In September Lin and his entourage died in mysterious circumstances, when their aircraft bound for sanctuary in Russia crashed in Mongolia.
Deng Xiaoping and China’s economic rise
The Kissinger and Nixon visits accelerated China’s moves to restore order. Two years after Mao’s death in 1976, twice-purged reformer Deng Xiaoping came to power.
Deng launched the market-based reforms that over four decades lifted 800 million people out of poverty, an achievement unmatched in human history.
Nixon dumps the gold standard
But 1971 was a point of departure not just for China policy. In August 1971, President Nixon closed America’s gold window, ending the fixed exchange rate system that permitted foreign nations to exchange dollars for U.S. gold at a price of $35 an ounce.
While it was sensible that Washington terminated an archaic, costly practice, Nixon’s August 15 announcement alarmed and disrupted global markets.
The fundamental reform of the monetary system
Within a few years, the world moved to a system of flexible exchange rates where market forces determine currency values. It has been a great success.
Economist C. Fred Bergsten calls flexible rates the “most fundamental reform of the international monetary system in the postwar period.”
1971 was not a year in which decades happened, rather it was a critical year in which two countries—China and the U.S. —altered the trajectories along which they were traveling.
Foothills and mountain passes of a new cold war
Henry Kissinger, now 98, said in an interview with Niall Ferguson two years ago that the United States and China “were in the foothills of a new cold war.”

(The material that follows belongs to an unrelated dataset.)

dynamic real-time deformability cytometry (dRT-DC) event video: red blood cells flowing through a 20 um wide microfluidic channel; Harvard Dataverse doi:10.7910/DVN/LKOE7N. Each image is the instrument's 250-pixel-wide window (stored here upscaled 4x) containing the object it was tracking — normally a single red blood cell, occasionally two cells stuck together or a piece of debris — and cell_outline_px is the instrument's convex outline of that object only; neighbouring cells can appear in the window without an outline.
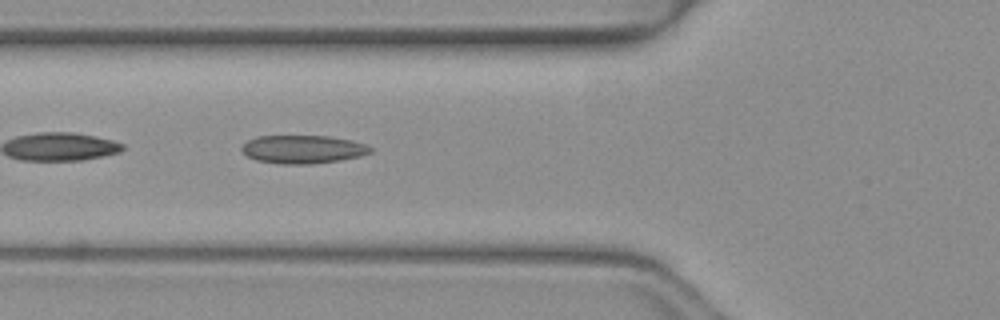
{"species": "common noctule bat (a hibernating species)", "species_latin": "Nyctalus noctula", "temperature_condition": "warm", "stored_images_in_passage": 39, "camera_frame_rate_fps": 3000, "um_per_image_px": 0.085, "animal": {"sex": "female", "body_mass_g": 19.3, "forearm_length_mm": 54.1}, "frame": {"image": 1, "passage_image": 7, "time_ms": 2.0, "image_size_px": [1000, 320], "cell_outline_px": [[372, 152], [360, 156], [340, 160], [312, 164], [280, 164], [256, 160], [248, 156], [240, 148], [248, 140], [256, 136], [328, 136], [352, 140], [364, 144], [372, 148]], "centroid_in_image_um": [25.75, 12.69], "position_along_channel_um": 100.1, "area_um2": 21.15}}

Last year, as bilateral tension became further inflamed, he warned that the two countries had reached the “mountain passes” of a new cold war.
Dialogue at the highest level, said Kissinger, is essential for the preservation of world peace.
China’s dramatic reversals of direction
In the case of China, there have been dramatic reversals of direction within these five decades.
In preparing this essay, I took from my library shelf the little red book, Quotations from Chairman Mao Zedong, that was given to me at the Chinese embassy in Belgrade in 1967. These words are on the first page of its foreword:
- Mao Zedong’s thought is Marxism-Leninism of the era in which imperialism is heading for total collapse and socialism is advancing to world-wide victory. It is a powerful ideological weapon for opposing imperialism…
The author of the foreword was Lin Biao, the man who four years later was accused of plotting to assassinate Mao. I would guess that today’s entrepreneurial capitalists in China find Lin’s sentiments quaint, redolent of a different era.
The U.S. moves forward – and backwards
As for the U.S., of course there’s been dramatic changes in five decades. Technologically, there has been huge progress, but socially and politically, the country has probably moved backwards.
Arguably the United States is less unified than it was during the divisive anti-war and civil rights demonstrations of the 1960s.
The U.S. can no longer shape the world in its own image
Some elements of U.S. foreign policy reflect the worn hubris of a country that assumes it can shape the world in its own image.
Take South Vietnam and Afghanistan
Failed intervention is graphically illustrated by the almost identical images 46 years apart—Saigon and Kabul– of a helicopter lifting Americans from an embassy compound overrun by the adversaries the Americans spent so much blood and treasure fighting.